Japan’s yawning deficit marked the latest worrying news after its sizzling GDP growth in the first half of last year slowed to a crawl in the fourth quarter, and as it posted a record trade deficit through 2013.

The yen has lost about a fifth of its value against the dollar since late 2012, owing to a policy blitz dubbed “Abenomics,” which meshes government spending with massive central bank monetary easing — a plan aimed at reviving the long-lumbering economy.

While the weaker currency boosts exporters’ profitability, it also makes goods purchased from overseas more expensive.

The growing imbalance was stoked by a 25 percent jump in January imports to a record ¥8.04 trillion on pricey bills for oil and gas purchases, after Japan shuttered its nuclear reactors amid the worst atomic crisis in a generation at Fukushima in 2011.

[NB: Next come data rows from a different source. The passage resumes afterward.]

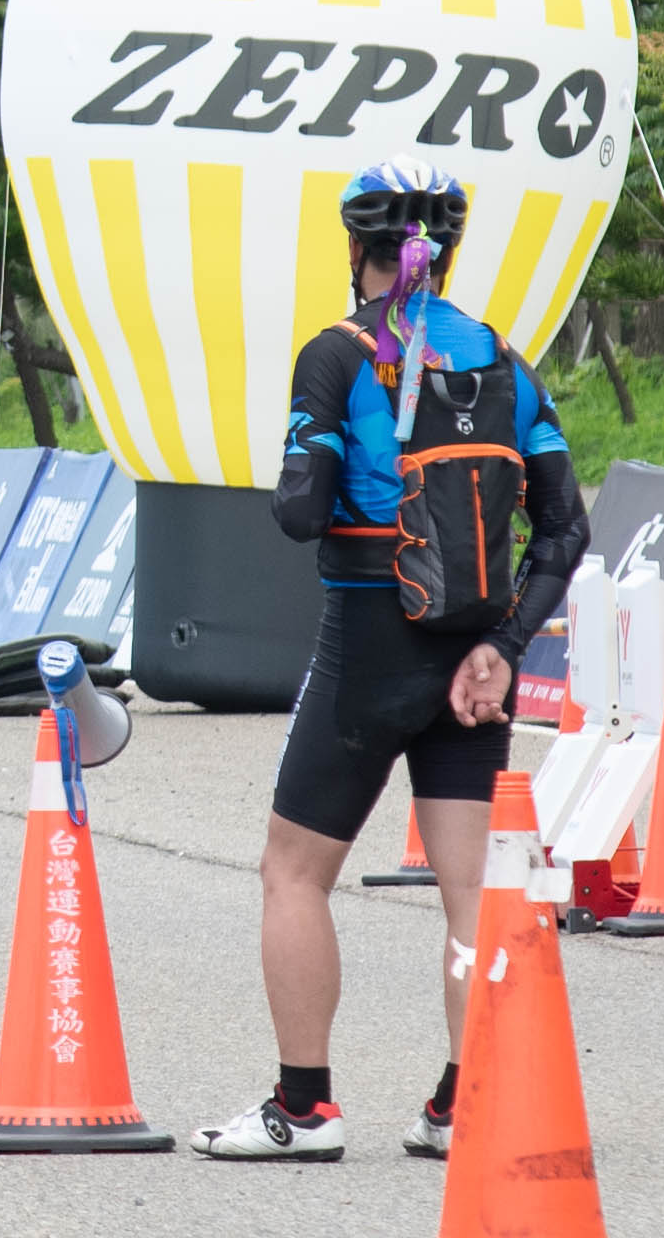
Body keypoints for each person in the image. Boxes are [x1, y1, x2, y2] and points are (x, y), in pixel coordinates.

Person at [194, 163, 586, 1165]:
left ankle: (305, 1107)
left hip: (368, 642)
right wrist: (503, 646)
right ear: (446, 253)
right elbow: (564, 528)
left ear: (355, 247)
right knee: (474, 891)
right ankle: (465, 1103)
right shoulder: (504, 361)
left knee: (293, 871)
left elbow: (299, 510)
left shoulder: (337, 353)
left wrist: (314, 461)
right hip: (476, 659)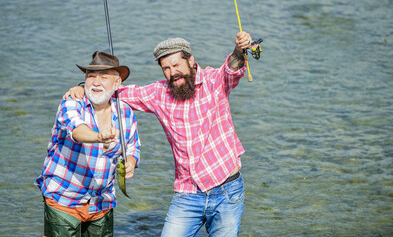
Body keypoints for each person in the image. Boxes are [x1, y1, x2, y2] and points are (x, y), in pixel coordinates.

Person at [64, 31, 253, 236]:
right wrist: (85, 87)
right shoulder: (158, 93)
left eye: (176, 65)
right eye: (166, 68)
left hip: (227, 190)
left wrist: (239, 50)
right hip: (187, 193)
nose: (173, 73)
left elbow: (232, 68)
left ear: (191, 60)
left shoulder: (215, 81)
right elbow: (117, 93)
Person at [36, 51, 141, 237]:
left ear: (117, 83)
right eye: (91, 76)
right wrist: (99, 136)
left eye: (104, 76)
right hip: (64, 199)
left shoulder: (125, 112)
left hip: (102, 203)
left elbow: (132, 147)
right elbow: (77, 131)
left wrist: (131, 162)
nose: (96, 82)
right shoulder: (72, 102)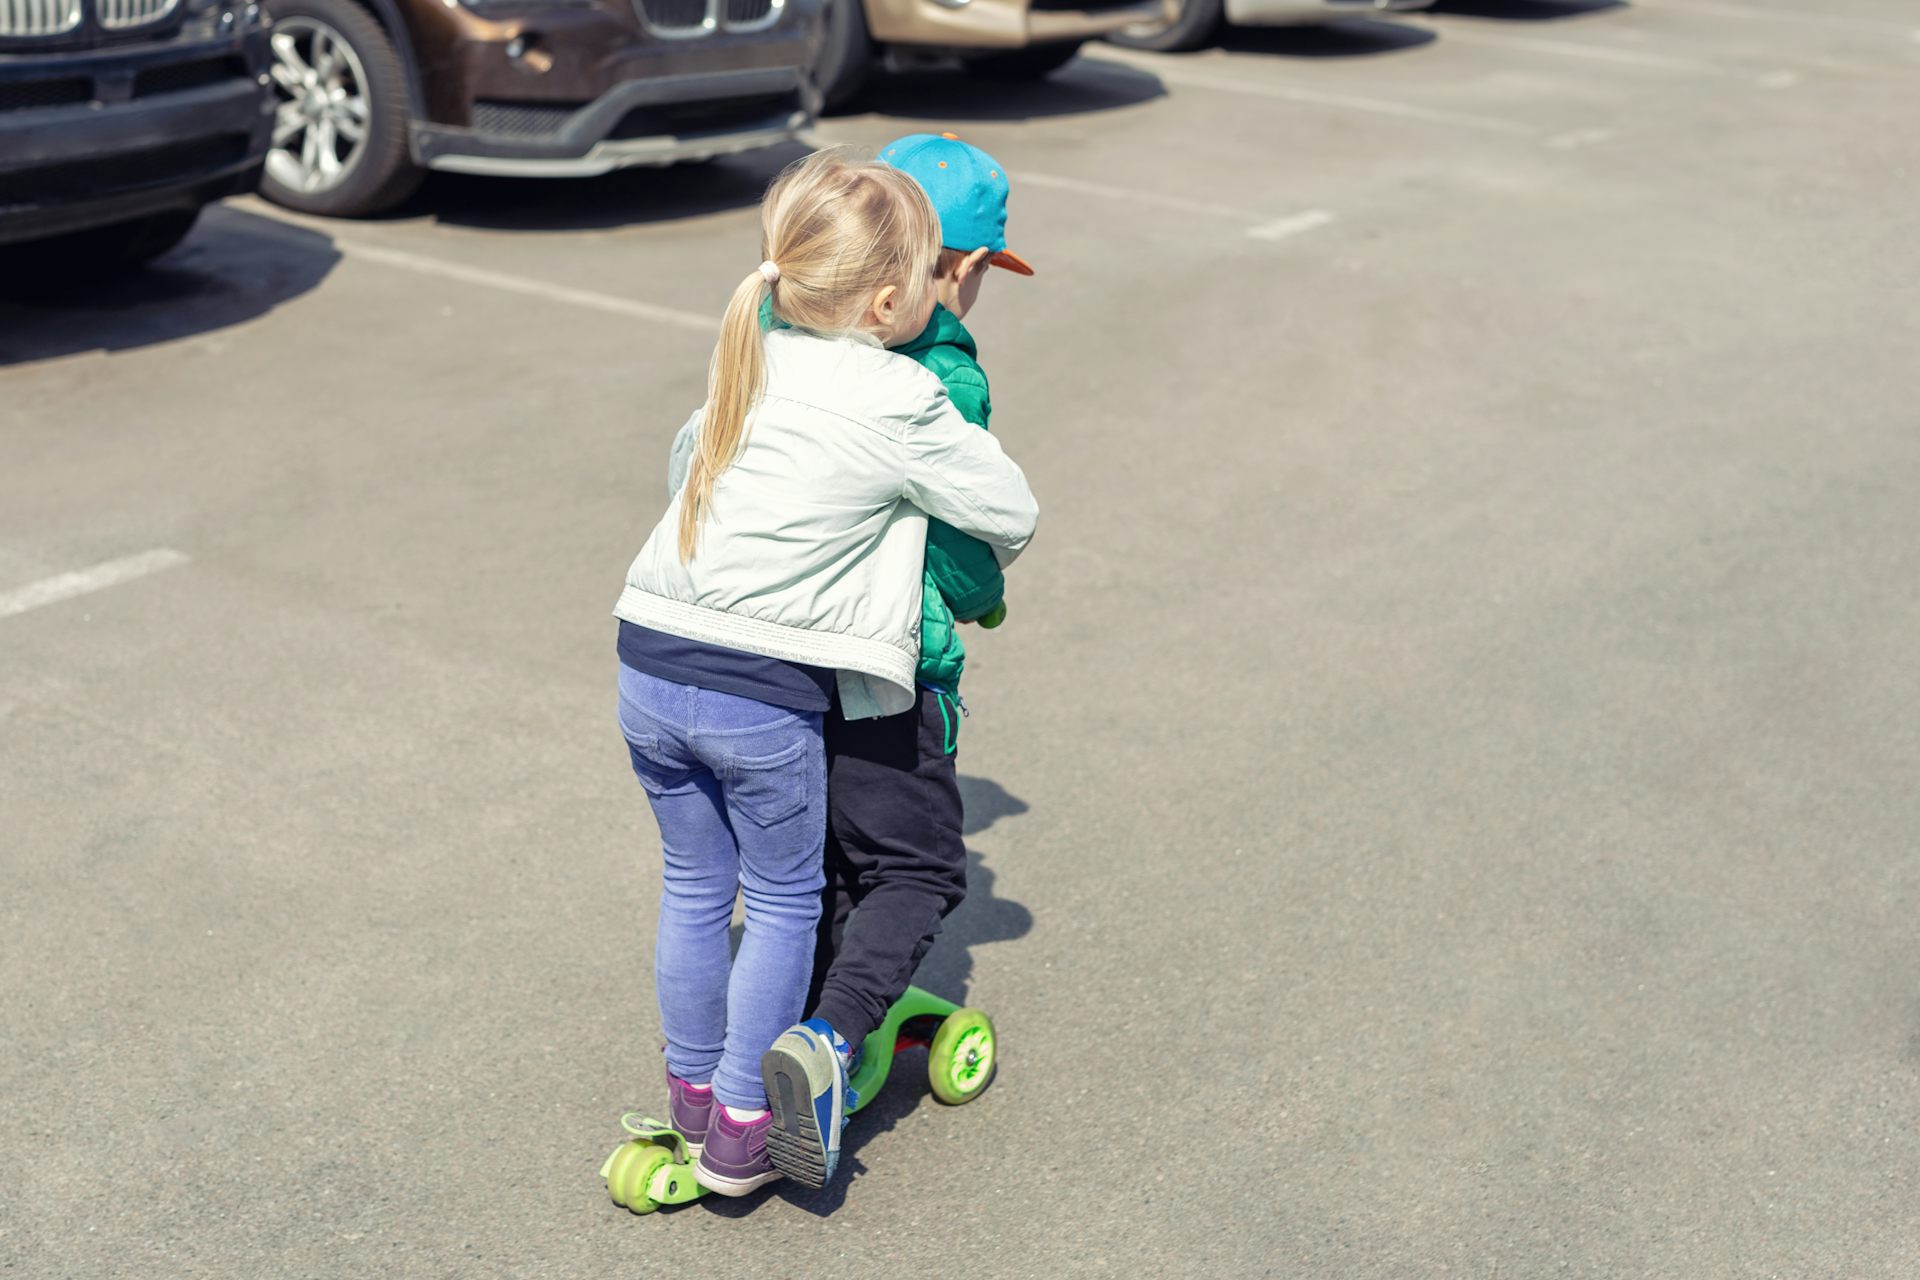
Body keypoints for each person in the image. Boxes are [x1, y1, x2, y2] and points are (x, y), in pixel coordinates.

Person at [614, 146, 1039, 1197]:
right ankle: (759, 1113)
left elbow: (685, 473)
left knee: (695, 886)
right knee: (791, 891)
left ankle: (694, 1099)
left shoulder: (745, 355)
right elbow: (1007, 515)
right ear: (896, 292)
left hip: (647, 654)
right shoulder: (900, 389)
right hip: (770, 683)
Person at [755, 133, 1033, 1191]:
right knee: (916, 865)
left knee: (823, 857)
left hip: (775, 655)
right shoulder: (944, 371)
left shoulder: (783, 337)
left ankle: (777, 1033)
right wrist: (983, 593)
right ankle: (831, 1037)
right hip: (884, 657)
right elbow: (960, 533)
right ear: (956, 268)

But the monthly volume of energy imports has been slowing, with January’s rise also driven by stronger spending ahead of the tax rise, which is seen as crucial to bringing down eye-watering national debt, said London-based Capital Economics.

“The most recent increase in imports can largely be attributed to strong domestic demand ahead of the upcoming sales tax hike, and a narrowing in the shortfall seems likely after April,” it added.

Despite upbeat exports to key markets in the United States, China and Europe, the January deficit ballooned by 70.8 percent from a year earlier and was equal to about one-quarter the country’s trade deficit through all of 2013.

Exports rose 9.5 percent to ¥5.25 trillion, partly driven by a jump in shipments of vehicles, but the value of shipments overseas lagged the sharp drop in the yen, Nomura Securities Co. said.

“Japanese companies have probably not benefited fully from the depreciation,” it said in a report.